Lactic Acid Bacteria Isolated from Human Breast Milk Improve Colitis Induced by 2,4,6-Trinitrobenzene Sulfonic Acid by Inhibiting NF-κB Signaling in Mice.

Inflammatory bowel disease (IBD), a chronic inflammatory disease, results from dysregulation of the immune responses. Some lactic acid bacteria (LAB), including Lactobacillus, alleviate IBD through immunomodulation. In this study, the anti-colitis effect of LAB isolated from human breast milk was investigated in a mouse model induced acute colitis with 2,4,6-trinitrobenzene sulfonic acid (TNBS).
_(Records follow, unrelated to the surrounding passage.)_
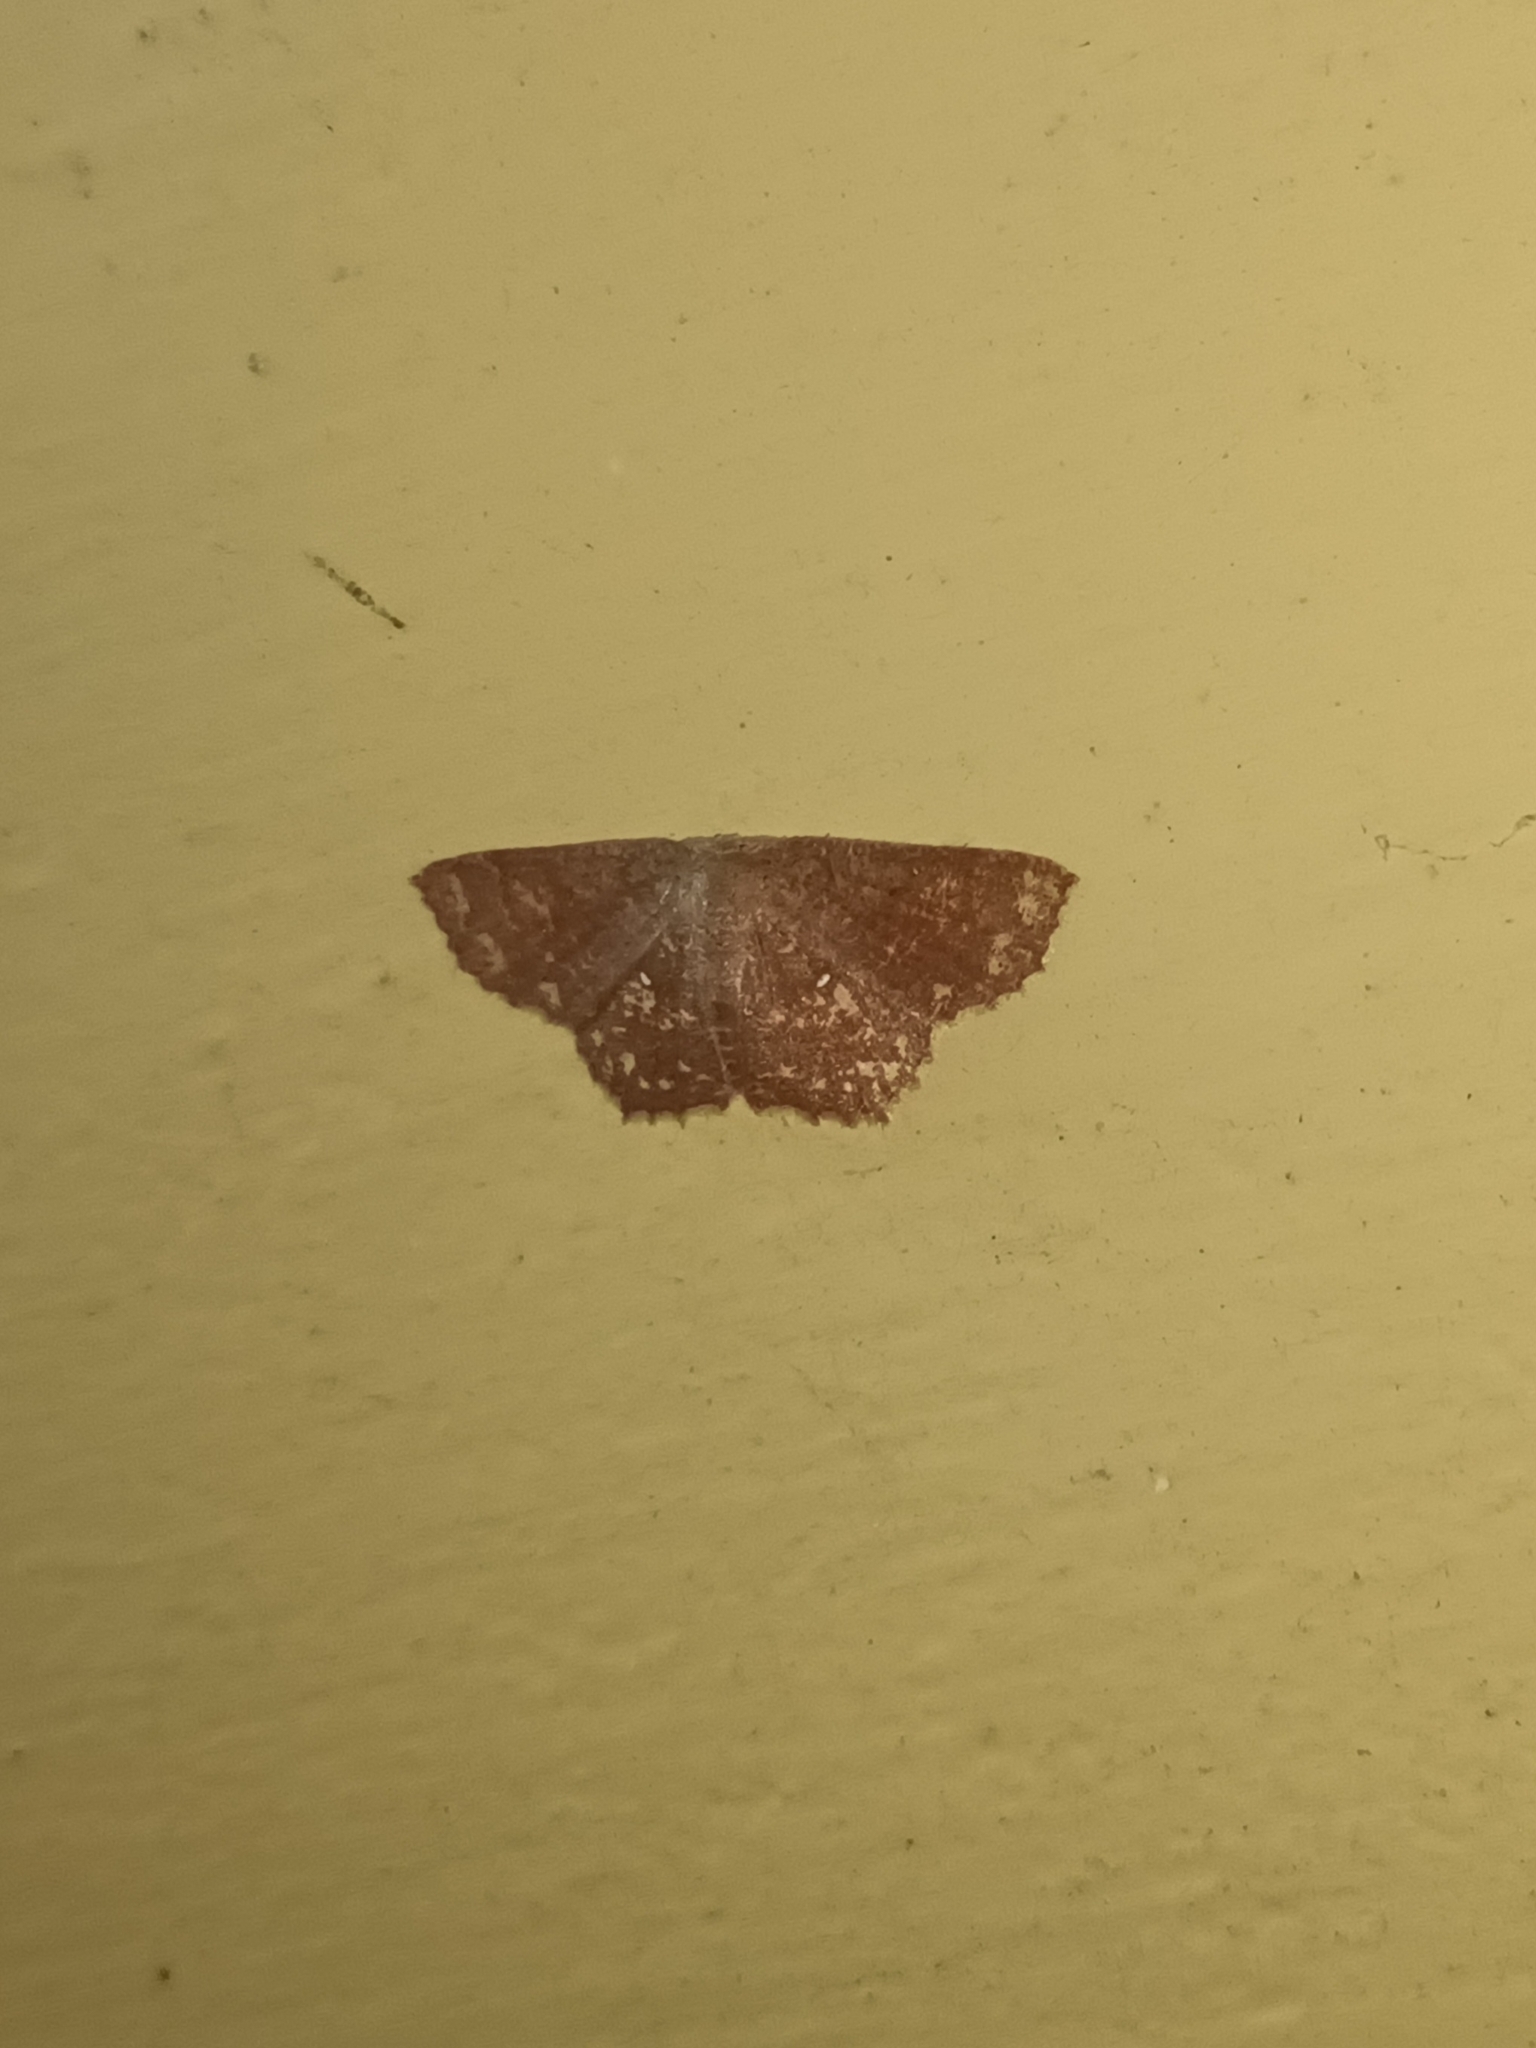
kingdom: Animalia
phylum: Arthropoda
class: Insecta
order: Lepidoptera
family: Geometridae
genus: Chrysocraspeda
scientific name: Chrysocraspeda volutaria
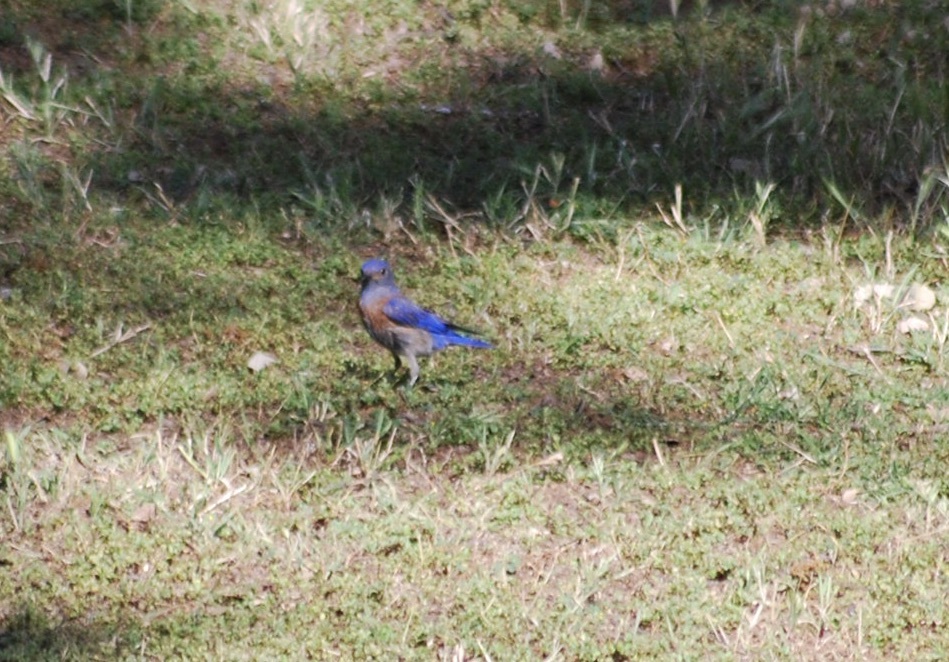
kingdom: Animalia
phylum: Chordata
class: Aves
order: Passeriformes
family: Turdidae
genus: Sialia
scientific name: Sialia mexicana
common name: Western bluebird
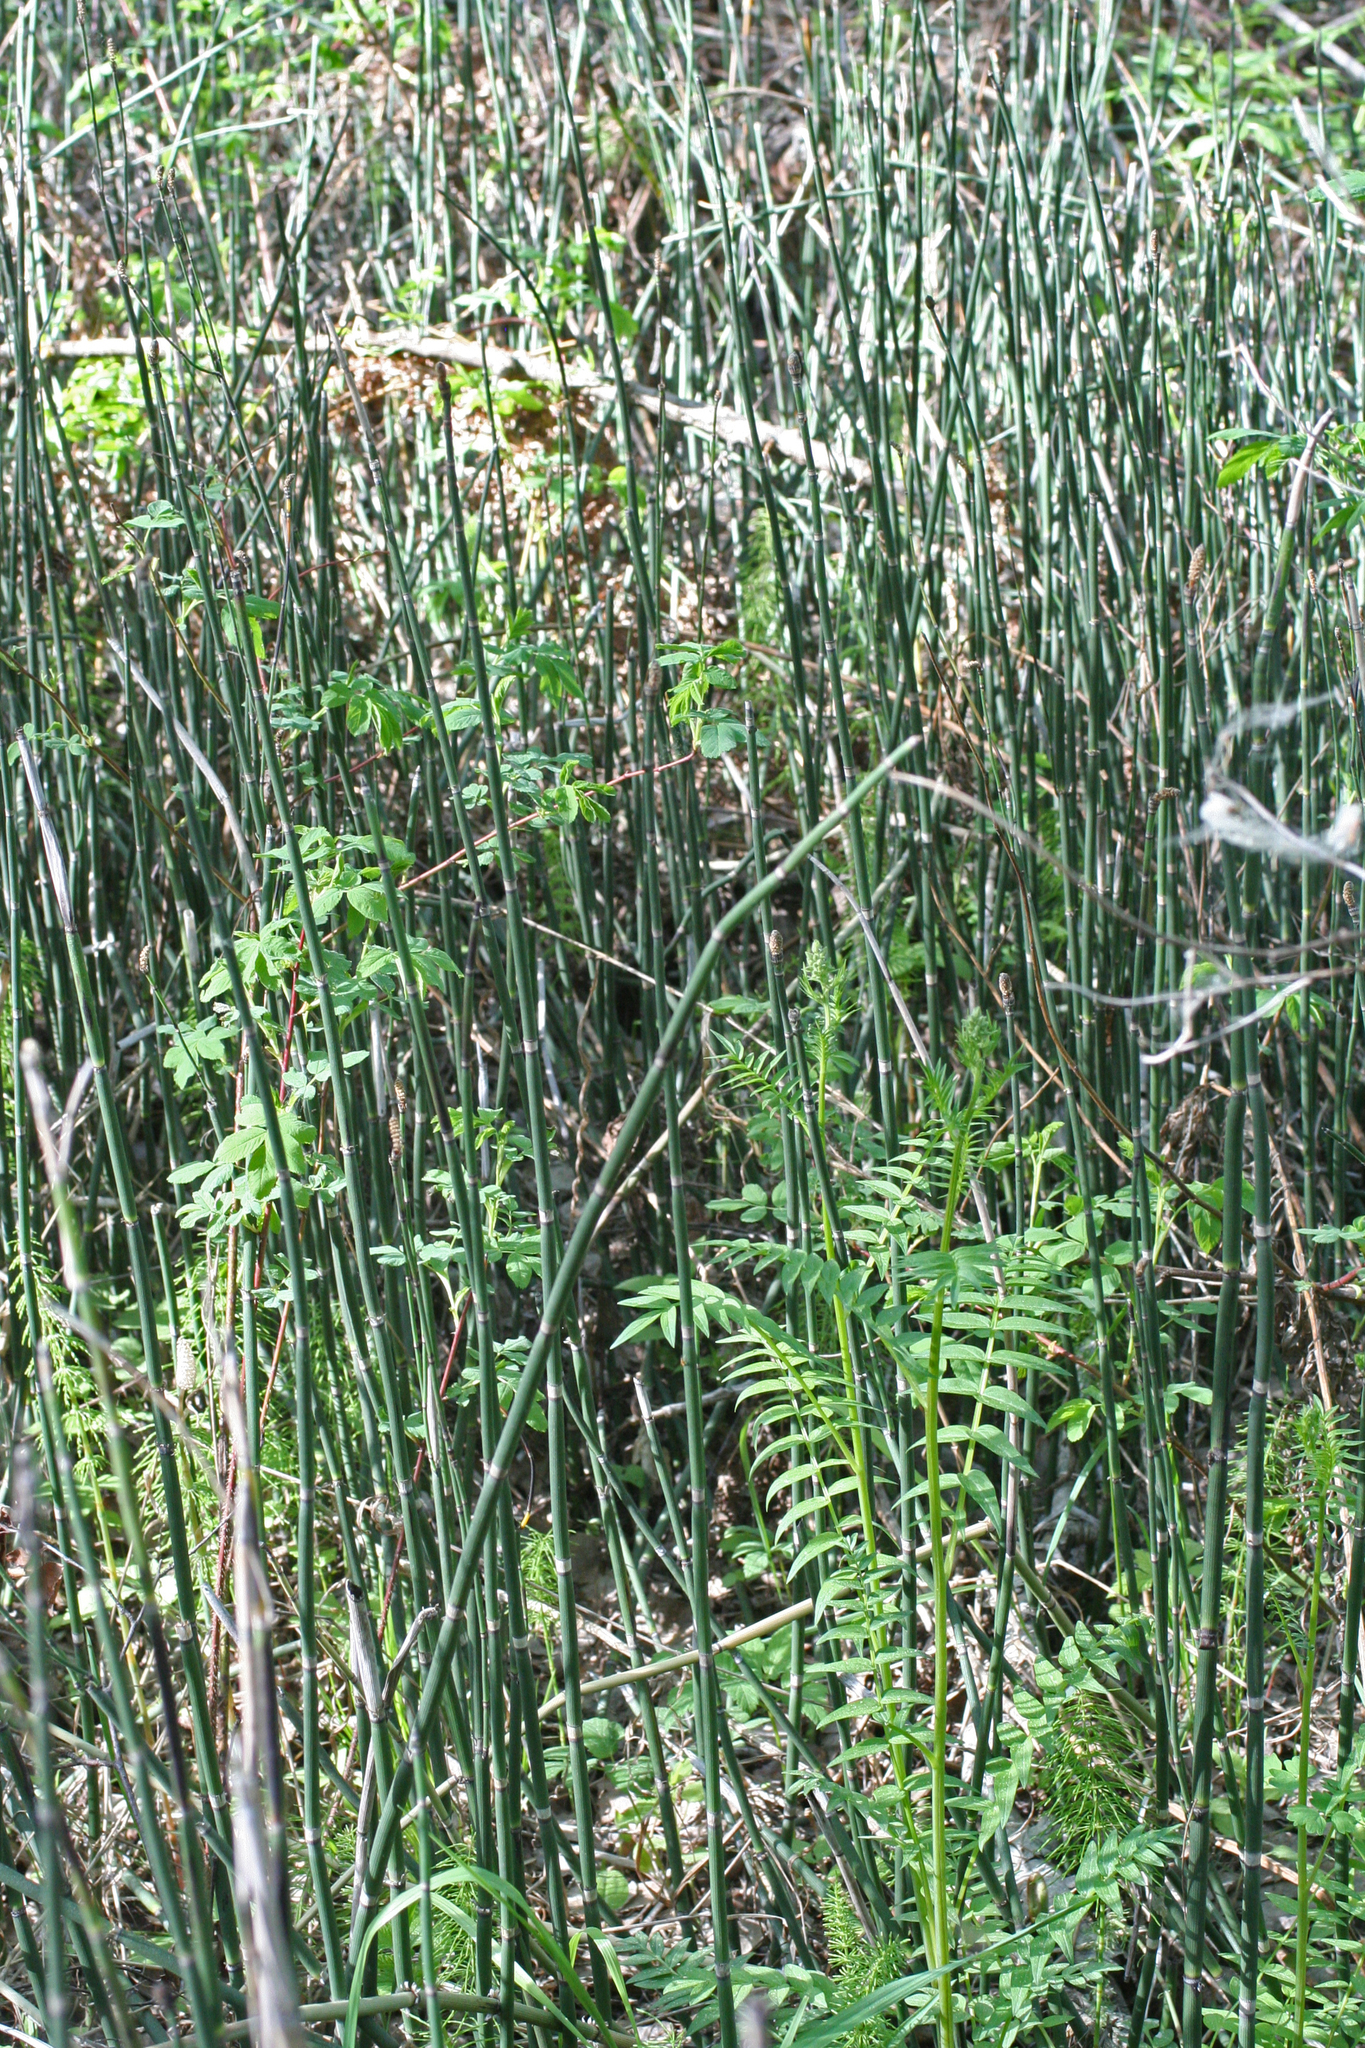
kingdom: Plantae
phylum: Tracheophyta
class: Polypodiopsida
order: Equisetales
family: Equisetaceae
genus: Equisetum
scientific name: Equisetum hyemale
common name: Rough horsetail
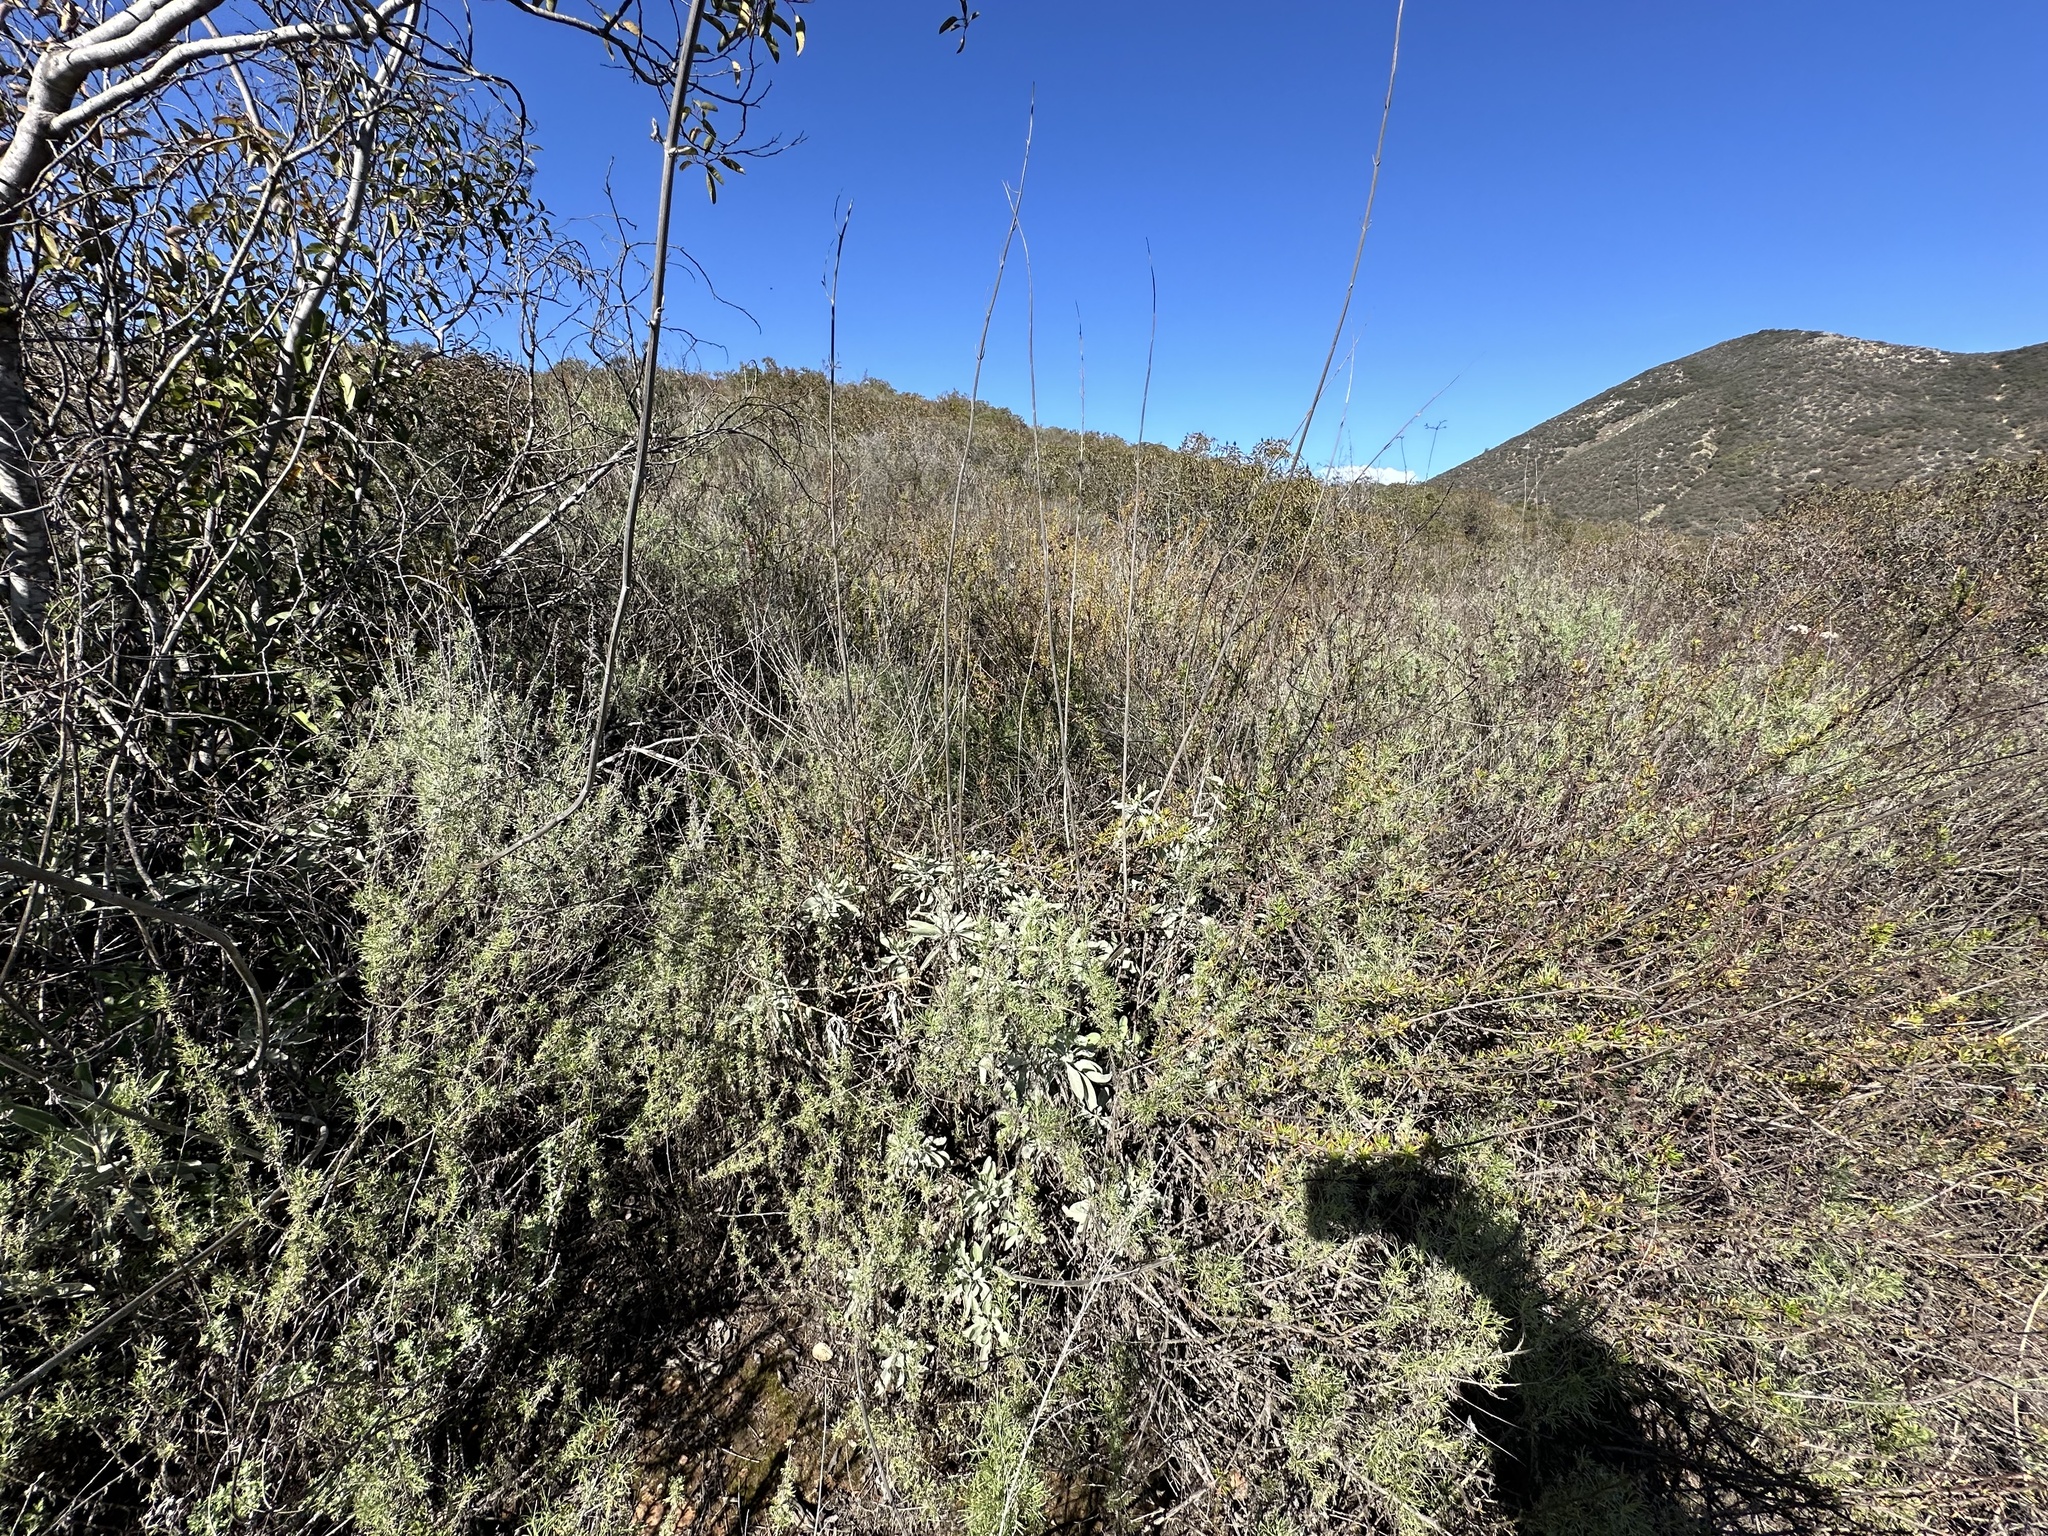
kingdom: Plantae
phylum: Tracheophyta
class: Magnoliopsida
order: Lamiales
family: Lamiaceae
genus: Salvia
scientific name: Salvia apiana
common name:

TNBS remarkably increased weight loss, colon shortening, and colonic mucosal proliferation, as well as the expression levels of inflammatory cytokines, including tumor necrosis factor-alpha (TNF-α) and interleukin (IL)-1ß. Oral administration of LAB isolated from human breast milk resulted in a reduction in TNBS-induced colon shortening, as well as induced cyclooxygenase (COX)-2, nitric oxide synthase (iNOS), nuclear factor-kappa B (NF-κB). In addition, LAB suppressed inflammatory cytokines such as TNF-α, IL-6, and IL-1ß, and thus showed an effect of suppressing the level of inflammation induced by TNBS. Furthermore, LAB alleviated gut microbiota dysbiosis, and inhibited intestinal permeability by increasing the expression of intestinal tight junction protein including ZO-1. Collectively, these results suggest that LAB isolated from human breast milk can be used as a functional food for colitis treatment by regulating NF-κB signaling, gut microbiota and increasing expression of intestinal tight junction protein.